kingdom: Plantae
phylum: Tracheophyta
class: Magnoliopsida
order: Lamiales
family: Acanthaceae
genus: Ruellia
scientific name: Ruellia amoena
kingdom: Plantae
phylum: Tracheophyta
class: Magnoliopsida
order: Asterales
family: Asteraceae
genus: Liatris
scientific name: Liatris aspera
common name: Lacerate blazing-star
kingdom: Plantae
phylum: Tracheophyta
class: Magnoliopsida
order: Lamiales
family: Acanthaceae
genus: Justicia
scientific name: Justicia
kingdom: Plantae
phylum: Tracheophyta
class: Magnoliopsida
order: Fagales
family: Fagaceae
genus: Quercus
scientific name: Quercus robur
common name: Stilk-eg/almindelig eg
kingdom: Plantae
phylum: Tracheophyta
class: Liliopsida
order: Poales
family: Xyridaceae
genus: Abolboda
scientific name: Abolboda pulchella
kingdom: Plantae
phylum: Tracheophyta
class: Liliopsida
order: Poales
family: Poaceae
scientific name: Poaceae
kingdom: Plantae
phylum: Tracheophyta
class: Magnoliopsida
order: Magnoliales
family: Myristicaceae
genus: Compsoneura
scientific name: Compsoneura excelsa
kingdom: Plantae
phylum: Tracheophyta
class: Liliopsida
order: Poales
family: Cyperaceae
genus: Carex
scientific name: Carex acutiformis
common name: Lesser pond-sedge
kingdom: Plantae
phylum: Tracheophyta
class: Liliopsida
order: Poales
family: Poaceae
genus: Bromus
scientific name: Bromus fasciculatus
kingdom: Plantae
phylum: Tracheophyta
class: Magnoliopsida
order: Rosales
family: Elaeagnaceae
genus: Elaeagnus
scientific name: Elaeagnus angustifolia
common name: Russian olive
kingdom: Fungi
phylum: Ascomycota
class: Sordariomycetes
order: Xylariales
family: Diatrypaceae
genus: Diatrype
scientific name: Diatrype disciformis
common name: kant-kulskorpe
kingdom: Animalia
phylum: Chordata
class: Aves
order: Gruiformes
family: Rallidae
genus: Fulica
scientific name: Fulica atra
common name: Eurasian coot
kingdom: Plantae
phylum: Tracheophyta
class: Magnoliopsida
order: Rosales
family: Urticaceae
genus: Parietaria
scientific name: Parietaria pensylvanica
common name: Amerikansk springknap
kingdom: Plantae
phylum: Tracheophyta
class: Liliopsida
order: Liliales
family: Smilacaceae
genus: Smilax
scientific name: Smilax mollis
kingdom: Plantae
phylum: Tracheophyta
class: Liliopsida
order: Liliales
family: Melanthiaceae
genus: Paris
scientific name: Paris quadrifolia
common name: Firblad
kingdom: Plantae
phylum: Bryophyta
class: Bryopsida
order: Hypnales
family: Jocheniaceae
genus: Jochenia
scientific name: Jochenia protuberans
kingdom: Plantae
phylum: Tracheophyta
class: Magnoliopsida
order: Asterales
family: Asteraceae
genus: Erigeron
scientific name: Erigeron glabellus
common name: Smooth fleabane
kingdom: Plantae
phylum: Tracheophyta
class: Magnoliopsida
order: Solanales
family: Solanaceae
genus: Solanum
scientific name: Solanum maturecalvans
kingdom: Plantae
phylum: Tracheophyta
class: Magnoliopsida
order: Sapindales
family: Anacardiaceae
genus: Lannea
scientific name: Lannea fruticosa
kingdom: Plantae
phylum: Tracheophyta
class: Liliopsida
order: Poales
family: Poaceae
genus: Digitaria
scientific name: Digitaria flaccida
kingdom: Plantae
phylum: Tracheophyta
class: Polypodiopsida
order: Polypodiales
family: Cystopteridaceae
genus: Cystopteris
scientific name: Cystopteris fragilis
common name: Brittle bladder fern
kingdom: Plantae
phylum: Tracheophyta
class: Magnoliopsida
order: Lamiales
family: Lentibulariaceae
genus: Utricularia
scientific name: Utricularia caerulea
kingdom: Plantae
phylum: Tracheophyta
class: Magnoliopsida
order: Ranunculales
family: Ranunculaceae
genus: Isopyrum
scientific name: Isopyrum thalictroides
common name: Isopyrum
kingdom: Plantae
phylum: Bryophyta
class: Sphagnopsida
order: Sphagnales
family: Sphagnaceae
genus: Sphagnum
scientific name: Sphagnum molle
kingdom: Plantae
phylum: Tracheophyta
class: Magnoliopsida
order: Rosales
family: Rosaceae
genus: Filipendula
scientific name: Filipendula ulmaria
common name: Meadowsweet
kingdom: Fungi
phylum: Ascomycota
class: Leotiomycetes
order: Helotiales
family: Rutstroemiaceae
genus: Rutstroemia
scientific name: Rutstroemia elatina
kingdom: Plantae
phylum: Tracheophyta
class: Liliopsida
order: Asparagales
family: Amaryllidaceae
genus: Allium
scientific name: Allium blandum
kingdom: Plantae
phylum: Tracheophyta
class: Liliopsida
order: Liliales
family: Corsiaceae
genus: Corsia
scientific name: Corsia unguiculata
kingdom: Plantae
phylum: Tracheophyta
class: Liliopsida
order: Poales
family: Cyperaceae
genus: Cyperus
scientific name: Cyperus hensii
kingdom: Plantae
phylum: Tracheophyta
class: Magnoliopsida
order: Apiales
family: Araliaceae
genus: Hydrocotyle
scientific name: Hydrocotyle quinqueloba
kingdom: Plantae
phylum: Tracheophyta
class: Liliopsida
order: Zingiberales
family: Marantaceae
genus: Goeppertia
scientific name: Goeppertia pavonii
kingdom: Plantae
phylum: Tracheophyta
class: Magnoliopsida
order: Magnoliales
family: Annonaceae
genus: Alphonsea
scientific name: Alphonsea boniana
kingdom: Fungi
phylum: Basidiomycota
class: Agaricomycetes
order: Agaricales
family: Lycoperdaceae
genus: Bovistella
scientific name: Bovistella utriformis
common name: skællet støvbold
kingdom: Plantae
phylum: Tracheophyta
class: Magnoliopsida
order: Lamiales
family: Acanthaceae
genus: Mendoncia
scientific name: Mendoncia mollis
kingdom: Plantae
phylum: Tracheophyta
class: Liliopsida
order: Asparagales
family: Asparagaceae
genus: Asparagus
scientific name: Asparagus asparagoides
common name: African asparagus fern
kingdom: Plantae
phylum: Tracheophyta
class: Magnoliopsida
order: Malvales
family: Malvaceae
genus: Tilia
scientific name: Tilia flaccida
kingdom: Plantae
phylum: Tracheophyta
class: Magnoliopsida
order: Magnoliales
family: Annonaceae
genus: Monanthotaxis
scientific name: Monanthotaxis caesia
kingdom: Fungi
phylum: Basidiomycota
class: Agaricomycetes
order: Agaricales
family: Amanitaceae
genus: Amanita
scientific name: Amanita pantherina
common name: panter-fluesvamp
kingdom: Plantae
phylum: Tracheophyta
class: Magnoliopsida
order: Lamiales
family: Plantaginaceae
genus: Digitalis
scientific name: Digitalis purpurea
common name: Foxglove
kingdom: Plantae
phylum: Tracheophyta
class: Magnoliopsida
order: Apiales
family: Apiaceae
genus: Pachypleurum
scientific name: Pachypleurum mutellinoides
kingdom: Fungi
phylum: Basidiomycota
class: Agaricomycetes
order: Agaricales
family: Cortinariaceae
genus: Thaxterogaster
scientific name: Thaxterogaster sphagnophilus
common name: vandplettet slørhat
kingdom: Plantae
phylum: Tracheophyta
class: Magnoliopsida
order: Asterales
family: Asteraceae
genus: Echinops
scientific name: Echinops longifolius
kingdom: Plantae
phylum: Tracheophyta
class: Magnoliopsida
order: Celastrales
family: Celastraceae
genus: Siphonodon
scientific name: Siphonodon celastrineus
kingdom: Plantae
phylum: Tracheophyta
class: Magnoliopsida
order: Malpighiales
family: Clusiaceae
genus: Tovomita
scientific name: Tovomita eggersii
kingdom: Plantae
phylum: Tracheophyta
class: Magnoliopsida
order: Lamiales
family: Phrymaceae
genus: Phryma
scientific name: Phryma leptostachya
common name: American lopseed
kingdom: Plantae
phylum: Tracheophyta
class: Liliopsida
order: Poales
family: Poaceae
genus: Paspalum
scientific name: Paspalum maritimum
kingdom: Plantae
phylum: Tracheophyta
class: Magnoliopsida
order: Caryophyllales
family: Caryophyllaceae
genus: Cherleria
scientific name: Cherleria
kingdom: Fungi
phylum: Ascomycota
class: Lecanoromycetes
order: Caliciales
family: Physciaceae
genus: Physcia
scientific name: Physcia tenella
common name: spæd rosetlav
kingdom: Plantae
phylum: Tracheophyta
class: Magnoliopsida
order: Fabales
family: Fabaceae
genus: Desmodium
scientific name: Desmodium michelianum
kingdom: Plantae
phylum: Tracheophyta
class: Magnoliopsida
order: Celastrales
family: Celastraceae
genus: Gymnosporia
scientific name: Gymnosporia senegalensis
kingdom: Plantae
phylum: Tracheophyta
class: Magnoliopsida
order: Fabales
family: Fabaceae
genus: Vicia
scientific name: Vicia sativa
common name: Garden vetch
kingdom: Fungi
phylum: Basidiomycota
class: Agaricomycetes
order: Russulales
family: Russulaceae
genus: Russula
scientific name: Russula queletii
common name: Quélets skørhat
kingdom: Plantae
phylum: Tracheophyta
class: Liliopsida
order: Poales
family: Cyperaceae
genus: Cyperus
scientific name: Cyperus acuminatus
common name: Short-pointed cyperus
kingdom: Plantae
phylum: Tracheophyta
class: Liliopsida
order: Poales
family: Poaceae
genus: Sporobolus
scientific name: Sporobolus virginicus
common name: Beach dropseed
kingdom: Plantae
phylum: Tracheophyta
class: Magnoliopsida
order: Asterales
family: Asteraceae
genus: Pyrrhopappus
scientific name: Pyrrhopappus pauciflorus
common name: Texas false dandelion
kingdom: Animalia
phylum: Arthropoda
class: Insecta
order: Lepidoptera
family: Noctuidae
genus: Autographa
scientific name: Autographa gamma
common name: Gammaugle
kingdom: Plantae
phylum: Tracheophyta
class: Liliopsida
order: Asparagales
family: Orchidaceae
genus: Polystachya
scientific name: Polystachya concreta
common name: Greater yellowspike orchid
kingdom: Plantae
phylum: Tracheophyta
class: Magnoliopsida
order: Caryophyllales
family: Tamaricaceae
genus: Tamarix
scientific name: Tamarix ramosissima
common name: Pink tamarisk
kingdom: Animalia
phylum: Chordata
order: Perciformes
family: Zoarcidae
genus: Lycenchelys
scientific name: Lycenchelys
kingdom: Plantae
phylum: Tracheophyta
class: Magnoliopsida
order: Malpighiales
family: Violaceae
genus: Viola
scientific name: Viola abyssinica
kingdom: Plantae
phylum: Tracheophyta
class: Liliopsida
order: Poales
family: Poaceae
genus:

....................

Rewrite the items starting at the line containing "common name: Short-pointed cyperus" and ending at the end of the items, changing "scientific name" to "binomial" and leaving everything else the same.

common name: Short-pointed cyperus
kingdom: Plantae
phylum: Tracheophyta
class: Liliopsida
order: Poales
family: Poaceae
genus: Sporobolus
binomial: Sporobolus virginicus
common name: Beach dropseed
kingdom: Plantae
phylum: Tracheophyta
class: Magnoliopsida
order: Asterales
family: Asteraceae
genus: Pyrrhopappus
binomial: Pyrrhopappus pauciflorus
common name: Texas false dandelion
kingdom: Animalia
phylum: Arthropoda
class: Insecta
order: Lepidoptera
family: Noctuidae
genus: Autographa
binomial: Autographa gamma
common name: Gammaugle
kingdom: Plantae
phylum: Tracheophyta
class: Liliopsida
order: Asparagales
family: Orchidaceae
genus: Polystachya
binomial: Polystachya concreta
common name: Greater yellowspike orchid
kingdom: Plantae
phylum: Tracheophyta
class: Magnoliopsida
order: Caryophyllales
family: Tamaricaceae
genus: Tamarix
binomial: Tamarix ramosissima
common name: Pink tamarisk
kingdom: Animalia
phylum: Chordata
order: Perciformes
family: Zoarcidae
genus: Lycenchelys
binomial: Lycenchelys
kingdom: Plantae
phylum: Tracheophyta
class: Magnoliopsida
order: Malpighiales
family: Violaceae
genus: Viola
binomial: Viola abyssinica
kingdom: Plantae
phylum: Tracheophyta
class: Liliopsida
order: Poales
family: Poaceae
genus:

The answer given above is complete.